*** SOURCE MATERIAL ***
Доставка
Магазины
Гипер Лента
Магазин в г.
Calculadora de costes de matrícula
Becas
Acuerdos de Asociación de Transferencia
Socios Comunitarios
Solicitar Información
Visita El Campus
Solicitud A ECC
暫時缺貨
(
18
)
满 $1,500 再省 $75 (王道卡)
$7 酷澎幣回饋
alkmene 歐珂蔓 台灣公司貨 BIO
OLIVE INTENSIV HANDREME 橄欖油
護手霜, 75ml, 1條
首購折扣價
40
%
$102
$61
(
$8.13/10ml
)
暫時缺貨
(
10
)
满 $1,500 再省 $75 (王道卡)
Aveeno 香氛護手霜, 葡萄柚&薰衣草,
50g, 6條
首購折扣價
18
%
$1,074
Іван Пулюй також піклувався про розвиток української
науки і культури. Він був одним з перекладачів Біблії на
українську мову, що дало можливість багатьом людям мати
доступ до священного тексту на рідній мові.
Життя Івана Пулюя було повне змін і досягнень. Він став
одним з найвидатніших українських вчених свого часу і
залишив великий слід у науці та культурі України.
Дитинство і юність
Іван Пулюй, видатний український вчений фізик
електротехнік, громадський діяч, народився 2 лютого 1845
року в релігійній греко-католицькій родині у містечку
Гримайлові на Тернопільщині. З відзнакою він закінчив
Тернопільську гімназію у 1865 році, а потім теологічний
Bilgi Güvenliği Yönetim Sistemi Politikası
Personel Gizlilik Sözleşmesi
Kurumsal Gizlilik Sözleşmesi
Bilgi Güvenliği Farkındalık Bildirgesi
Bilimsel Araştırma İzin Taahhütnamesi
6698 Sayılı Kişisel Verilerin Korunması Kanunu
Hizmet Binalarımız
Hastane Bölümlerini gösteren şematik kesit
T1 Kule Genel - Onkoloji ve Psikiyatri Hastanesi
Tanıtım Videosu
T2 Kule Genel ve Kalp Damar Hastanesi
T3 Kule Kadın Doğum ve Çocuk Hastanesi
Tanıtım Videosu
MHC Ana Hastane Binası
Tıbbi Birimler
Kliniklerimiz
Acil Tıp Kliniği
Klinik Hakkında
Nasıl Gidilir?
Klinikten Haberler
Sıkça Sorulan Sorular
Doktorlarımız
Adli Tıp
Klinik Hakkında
***
PROBLEM STATEMENT: All the records above must be transcribed without a single change to any word.

SOLVED EXERCISE:
Доставка
Магазины
Гипер Лента
Магазин в г.
Calculadora de costes de matrícula
Becas
Acuerdos de Asociación de Transferencia
Socios Comunitarios
Solicitar Información
Visita El Campus
Solicitud A ECC
暫時缺貨
(
18
)
满 $1,500 再省 $75 (王道卡)
$7 酷澎幣回饋
alkmene 歐珂蔓 台灣公司貨 BIO
OLIVE INTENSIV HANDREME 橄欖油
護手霜, 75ml, 1條
首購折扣價
40
%
$102
$61
(
$8.13/10ml
)
暫時缺貨
(
10
)
满 $1,500 再省 $75 (王道卡)
Aveeno 香氛護手霜, 葡萄柚&薰衣草,
50g, 6條
首購折扣價
18
%
$1,074
Іван Пулюй також піклувався про розвиток української
науки і культури. Він був одним з перекладачів Біблії на
українську мову, що дало можливість багатьом людям мати
доступ до священного тексту на рідній мові.
Життя Івана Пулюя було повне змін і досягнень. Він став
одним з найвидатніших українських вчених свого часу і
залишив великий слід у науці та культурі України.
Дитинство і юність
Іван Пулюй, видатний український вчений фізик
електротехнік, громадський діяч, народився 2 лютого 1845
року в релігійній греко-католицькій родині у містечку
Гримайлові на Тернопільщині. З відзнакою він закінчив
Тернопільську гімназію у 1865 році, а потім теологічний
Bilgi Güvenliği Yönetim Sistemi Politikası
Personel Gizlilik Sözleşmesi
Kurumsal Gizlilik Sözleşmesi
Bilgi Güvenliği Farkındalık Bildirgesi
Bilimsel Araştırma İzin Taahhütnamesi
6698 Sayılı Kişisel Verilerin Korunması Kanunu
Hizmet Binalarımız
Hastane Bölümlerini gösteren şematik kesit
T1 Kule Genel - Onkoloji ve Psikiyatri Hastanesi
Tanıtım Videosu
T2 Kule Genel ve Kalp Damar Hastanesi
T3 Kule Kadın Doğum ve Çocuk Hastanesi
Tanıtım Videosu
MHC Ana Hastane Binası
Tıbbi Birimler
Kliniklerimiz
Acil Tıp Kliniği
Klinik Hakkında
Nasıl Gidilir?
Klinikten Haberler
Sıkça Sorulan Sorular
Doktorlarımız
Adli Tıp
Klinik Hakkında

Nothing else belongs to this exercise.